Problem to work on
The records below must be copied in full; omit the images.

Records from a dataset
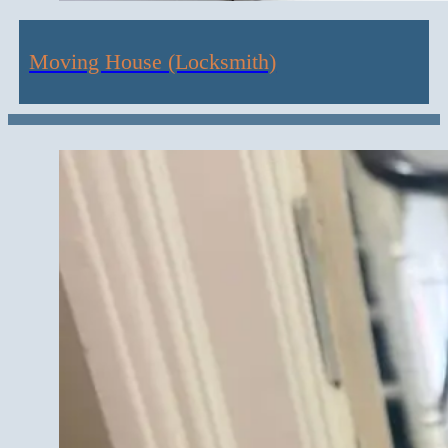
Moving House (Locksmith)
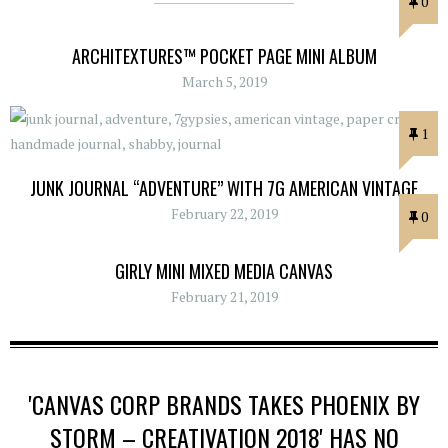
0
ARCHITEXTURES™ POCKET PAGE MINI ALBUM
March 5, 2019
1
JUNK JOURNAL “ADVENTURE” WITH 7G AMERICAN VINTAGE
February 22, 2019
0
GIRLY MINI MIXED MEDIA CANVAS
February 21, 2019
'CANVAS CORP BRANDS TAKES PHOENIX BY
STORM – CREATIVATION 2018' HAS NO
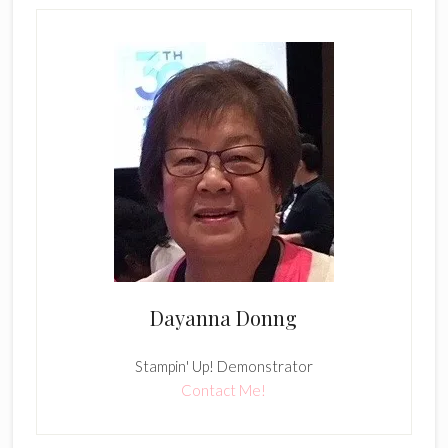
Dayanna Donng
Stampin' Up! Demonstrator
Contact Me!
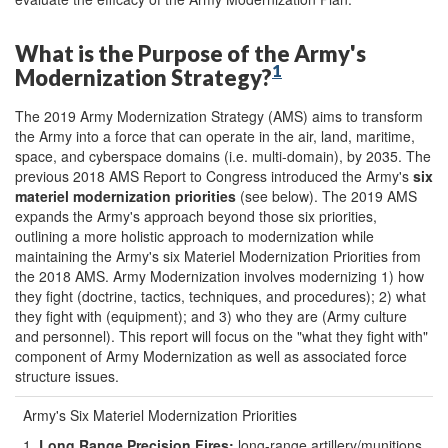
What is the Purpose of the Army's
1
Modernization Strategy?
The 2019 Army Modernization Strategy (AMS) aims to transform
the Army into a force that can operate in the air, land, maritime,
space, and cyberspace domains (i.e. multi-domain), by 2035. The
previous 2018 AMS Report to Congress introduced the Army's
six
materiel modernization priorities
(see below). The 2019 AMS
expands the Army's approach beyond those six priorities,
outlining a more holistic approach to modernization while
maintaining the Army's six Materiel Modernization Priorities from
the 2018 AMS. Army Modernization involves modernizing 1) how
they fight (doctrine, tactics, techniques, and procedures); 2) what
they fight with (equipment); and 3) who they are (Army culture
and personnel). This report will focus on the "what they fight with"
component of Army Modernization as well as associated force
structure issues.
Army's Six Materiel Modernization Priorities
1.
Long Range Precision Fires
:
long-range artillery/munitions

Solution for this exercise
Moving House (Locksmith)
0
ARCHITEXTURES™ POCKET PAGE MINI ALBUM
March 5, 2019
1
JUNK JOURNAL “ADVENTURE” WITH 7G AMERICAN VINTAGE
February 22, 2019
0
GIRLY MINI MIXED MEDIA CANVAS
February 21, 2019
'CANVAS CORP BRANDS TAKES PHOENIX BY
STORM – CREATIVATION 2018' HAS NO
Dayanna Donng
Stampin' Up! Demonstrator
Contact Me!
What is the Purpose of the Army's
1
Modernization Strategy?
The 2019 Army Modernization Strategy (AMS) aims to transform
the Army into a force that can operate in the air, land, maritime,
space, and cyberspace domains (i.e. multi-domain), by 2035. The
previous 2018 AMS Report to Congress introduced the Army's
six
materiel modernization priorities
(see below). The 2019 AMS
expands the Army's approach beyond those six priorities,
outlining a more holistic approach to modernization while
maintaining the Army's six Materiel Modernization Priorities from
the 2018 AMS. Army Modernization involves modernizing 1) how
they fight (doctrine, tactics, techniques, and procedures); 2) what
they fight with (equipment); and 3) who they are (Army culture
and personnel). This report will focus on the "what they fight with"
component of Army Modernization as well as associated force
structure issues.
Army's Six Materiel Modernization Priorities
1.
Long Range Precision Fires
:
long-range artillery/munitions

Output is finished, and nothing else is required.